I remember dying of shame when we pulled up at a traffic light and I was spotted by the person I sat next to in maths, him on his bike in one of those shiny green bomber jackets, me with mum's shopping basket on my lap. This song was all the rage at the time. Cool for cats, but not cool for me. It took years to live that one down.

Or the time when we went into Jill's Wools. While mum was loudly asking me to choose a wool for a jumper to be baggily knitted by the dreaded Auntie Maggie, and using my hideous mouthful of a name at every opportunity, the Saturday girl, a smirking great heap with a weaved lurex scarf and big jumper, arms folded, trying to contain herself, was drinking in my acute embarrassment. Of course we laughed about it on Monday morning. Or rather, she and her friends did.

I can't remember when I called a halt on such extra-curricular duties, but they got beyond the call of the duty eventually. In town I'd be at least five steps ahead, and shame of having to buy clothes and being treated like a living doll in front of mean-spirited shop assistants who knew your pain but relished it nonetheless was too much to bear.
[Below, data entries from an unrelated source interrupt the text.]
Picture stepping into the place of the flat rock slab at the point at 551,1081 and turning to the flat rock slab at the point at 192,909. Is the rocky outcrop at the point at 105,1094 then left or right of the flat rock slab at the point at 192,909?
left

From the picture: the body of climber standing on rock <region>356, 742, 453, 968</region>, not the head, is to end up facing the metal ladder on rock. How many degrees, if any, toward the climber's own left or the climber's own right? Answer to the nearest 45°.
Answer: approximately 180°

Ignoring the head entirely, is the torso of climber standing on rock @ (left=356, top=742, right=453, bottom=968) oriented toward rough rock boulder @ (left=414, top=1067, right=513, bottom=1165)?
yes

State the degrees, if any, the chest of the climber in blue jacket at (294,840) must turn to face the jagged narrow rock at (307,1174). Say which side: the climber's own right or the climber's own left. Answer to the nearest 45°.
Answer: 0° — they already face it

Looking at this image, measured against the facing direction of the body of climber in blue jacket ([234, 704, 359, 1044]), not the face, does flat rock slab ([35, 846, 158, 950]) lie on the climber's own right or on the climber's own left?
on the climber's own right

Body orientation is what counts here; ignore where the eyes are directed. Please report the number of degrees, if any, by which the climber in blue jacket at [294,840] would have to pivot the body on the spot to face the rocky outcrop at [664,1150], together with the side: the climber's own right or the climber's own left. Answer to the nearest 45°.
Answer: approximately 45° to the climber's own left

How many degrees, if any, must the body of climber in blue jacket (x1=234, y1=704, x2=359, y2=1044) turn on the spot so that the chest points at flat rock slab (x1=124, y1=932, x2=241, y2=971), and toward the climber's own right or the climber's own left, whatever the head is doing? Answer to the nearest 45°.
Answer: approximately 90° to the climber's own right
We compromised eventually that I'd choose and she'd come and pay, which made me feel much more grown up and make me worry less that I'd end up as some anoraked milquetoast who'd live with mother, accompanying her on coach trips to ruined churches and visits to garden centres until the day she died like something out of an Alan Bennett monologue.

Even now I'm not mad about it, though it's incredibly rare. I can't help thinking I'm going to bump into a bunch of schoolfriends who'll spend the rest of the term mocking me. That said, we all had to go through it, didn't we?
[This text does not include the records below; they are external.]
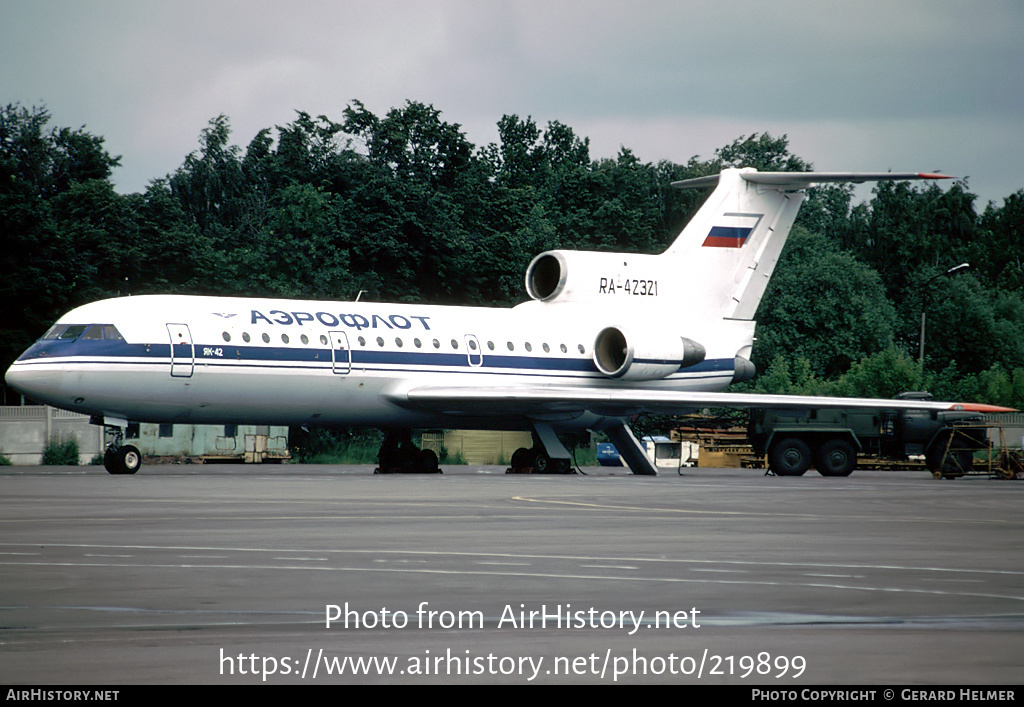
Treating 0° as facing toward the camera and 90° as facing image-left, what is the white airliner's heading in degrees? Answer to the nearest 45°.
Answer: approximately 45°
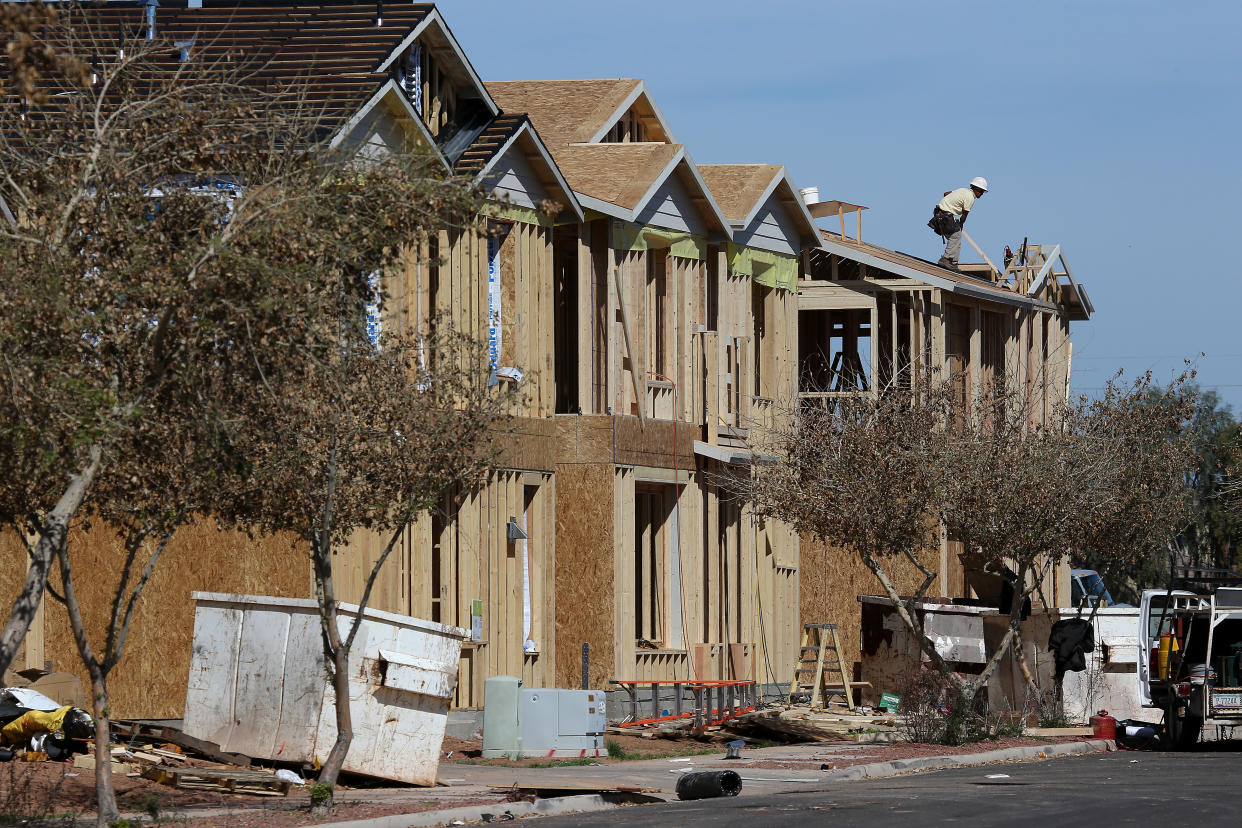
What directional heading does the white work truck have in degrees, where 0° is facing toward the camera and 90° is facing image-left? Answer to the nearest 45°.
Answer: approximately 180°

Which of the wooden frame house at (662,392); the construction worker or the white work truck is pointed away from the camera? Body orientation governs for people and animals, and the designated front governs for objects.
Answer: the white work truck

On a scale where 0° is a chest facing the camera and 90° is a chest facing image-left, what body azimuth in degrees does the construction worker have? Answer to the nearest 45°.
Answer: approximately 270°

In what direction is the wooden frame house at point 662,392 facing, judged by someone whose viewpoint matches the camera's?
facing the viewer and to the right of the viewer

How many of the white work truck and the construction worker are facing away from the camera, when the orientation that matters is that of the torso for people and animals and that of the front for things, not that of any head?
1

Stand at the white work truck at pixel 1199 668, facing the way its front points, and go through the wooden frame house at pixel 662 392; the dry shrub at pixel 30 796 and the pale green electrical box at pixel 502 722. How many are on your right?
0

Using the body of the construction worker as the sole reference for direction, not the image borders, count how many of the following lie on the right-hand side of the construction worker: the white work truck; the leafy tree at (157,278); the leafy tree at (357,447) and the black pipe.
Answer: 4

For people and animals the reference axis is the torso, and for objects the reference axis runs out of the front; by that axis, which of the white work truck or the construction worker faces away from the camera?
the white work truck

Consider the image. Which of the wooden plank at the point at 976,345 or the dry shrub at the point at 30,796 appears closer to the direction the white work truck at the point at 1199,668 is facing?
the wooden plank

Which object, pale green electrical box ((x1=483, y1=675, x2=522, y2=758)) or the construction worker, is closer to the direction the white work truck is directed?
the construction worker

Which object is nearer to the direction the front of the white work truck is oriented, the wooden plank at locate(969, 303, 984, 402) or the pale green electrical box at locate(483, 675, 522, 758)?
the wooden plank

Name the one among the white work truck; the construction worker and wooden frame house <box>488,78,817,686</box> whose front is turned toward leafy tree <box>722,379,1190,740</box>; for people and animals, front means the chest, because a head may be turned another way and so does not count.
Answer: the wooden frame house

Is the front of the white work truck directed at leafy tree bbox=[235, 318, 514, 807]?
no

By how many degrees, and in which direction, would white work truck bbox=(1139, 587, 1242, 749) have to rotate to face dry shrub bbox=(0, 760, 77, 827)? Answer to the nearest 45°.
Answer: approximately 135° to its left

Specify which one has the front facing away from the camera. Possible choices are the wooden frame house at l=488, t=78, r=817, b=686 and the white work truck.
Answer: the white work truck

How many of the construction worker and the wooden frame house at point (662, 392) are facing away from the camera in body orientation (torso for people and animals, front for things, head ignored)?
0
Love the girls in this vid.


Wednesday, May 2, 2012

1985: Like the sun coming out


When I left Tracey Baxter's copy of Hounds Of Love at a Southampton bus stop in 1985, Kate Bush was not the rare beast she is today. A new album? Not to worry, there'll be another along in a minute, a bit like the bus we got on not realising the bag we'd put down for a just a moment was never to be seen again. Kind of like Kate today really.

So yesterday I nearly died when I actually got to see this most enigmatic, magical, wonderful of creatures IN THE FLESH.
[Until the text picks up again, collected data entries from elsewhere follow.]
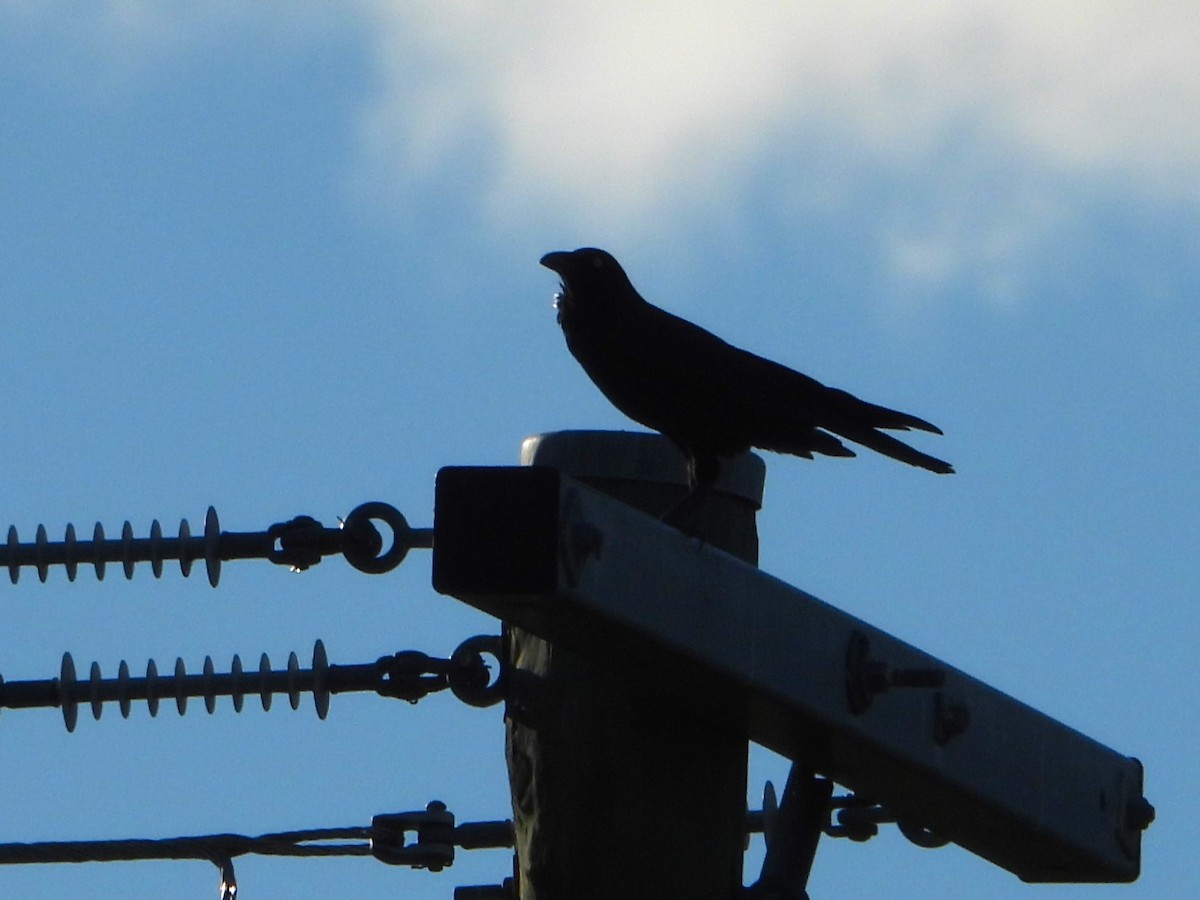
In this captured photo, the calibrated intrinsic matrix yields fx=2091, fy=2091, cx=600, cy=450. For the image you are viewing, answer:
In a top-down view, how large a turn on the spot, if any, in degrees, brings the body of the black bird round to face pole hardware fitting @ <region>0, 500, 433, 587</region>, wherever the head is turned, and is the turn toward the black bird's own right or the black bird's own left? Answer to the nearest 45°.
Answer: approximately 45° to the black bird's own left

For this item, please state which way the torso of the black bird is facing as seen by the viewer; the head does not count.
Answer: to the viewer's left
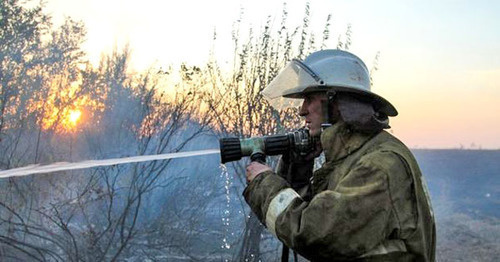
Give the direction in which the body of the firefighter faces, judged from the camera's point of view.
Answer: to the viewer's left

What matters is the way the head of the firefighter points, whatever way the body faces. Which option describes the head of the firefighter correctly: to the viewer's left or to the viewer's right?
to the viewer's left

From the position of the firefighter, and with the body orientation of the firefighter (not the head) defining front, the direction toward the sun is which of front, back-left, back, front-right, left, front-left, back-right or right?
front-right
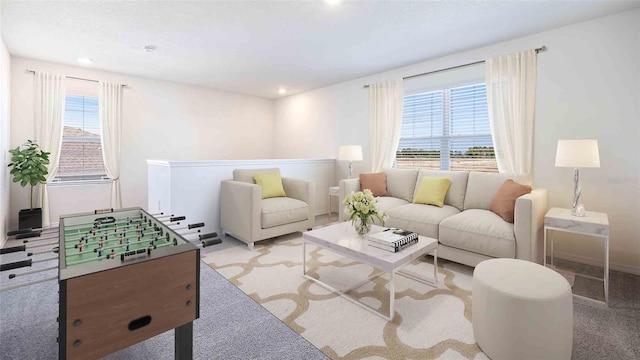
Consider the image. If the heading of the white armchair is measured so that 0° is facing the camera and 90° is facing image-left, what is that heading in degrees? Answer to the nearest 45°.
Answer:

I've always been a fan, but I've become much more so in recent years. I thought Aerial was amazing, and I'm still getting used to 50 Words For Snow. That said, there was a time when Lionheart or The Kick Inside were never off my turntable, and I comfortably own everything she's ever released in this country and beyond, some of it I've paid a small fortune for too. But of course, that's what you do when it's Kate. You have to get what you can when you can. She's inventive, creative, never boring, always surprising. The fact she doesn't court publicity makes her all the more fascinating. 

Anyhoo, I knew she was nominated for a South Bank Sky Arts Award for best album, along with Adele and PJ Harvey, but I never dreamed for a moment that even if she'd won she'd actually turn up. But turn up she did. I didn't see her arrive, but when Tom Jones announced she'd won she had to come all the way up through the room from the very back, and seeing as my table was just at the foot of the stage by the only steps up, she had to brush right past me. I was but feet away. I resisted the urge to touch her or shout out how much I love her - I'm a fortysomething year-old man, after all - and I'm very rarely starstruck, but that was one of those moments.

The room was packed with the likes of Michael Frayn, Felicity Kendal, Lynn Ramsay, Lenny Henry, Tom Stoppard, Jane Asher, Claire Tomalin, Brenda Blethyn, Rob Brydon, Jason Isaacs, Dominic West, Felicity Jones, and everyone else from the highbrow arts world - only on Saturday night was I at the British Soap Awards, and frankly there's no crossover -  but I only had eyes for Kate. I savoured the moment. I drank her in. I'm almost 100 % sure I'll never see her again. In fact, the 300 people in that room are among only a handful of the public at large who have seen her in the last 20 years.

Of course, she could have brushed her hair and her leotard days are far behind her, but hey, I've seen Kate Bush. Another ambition realised.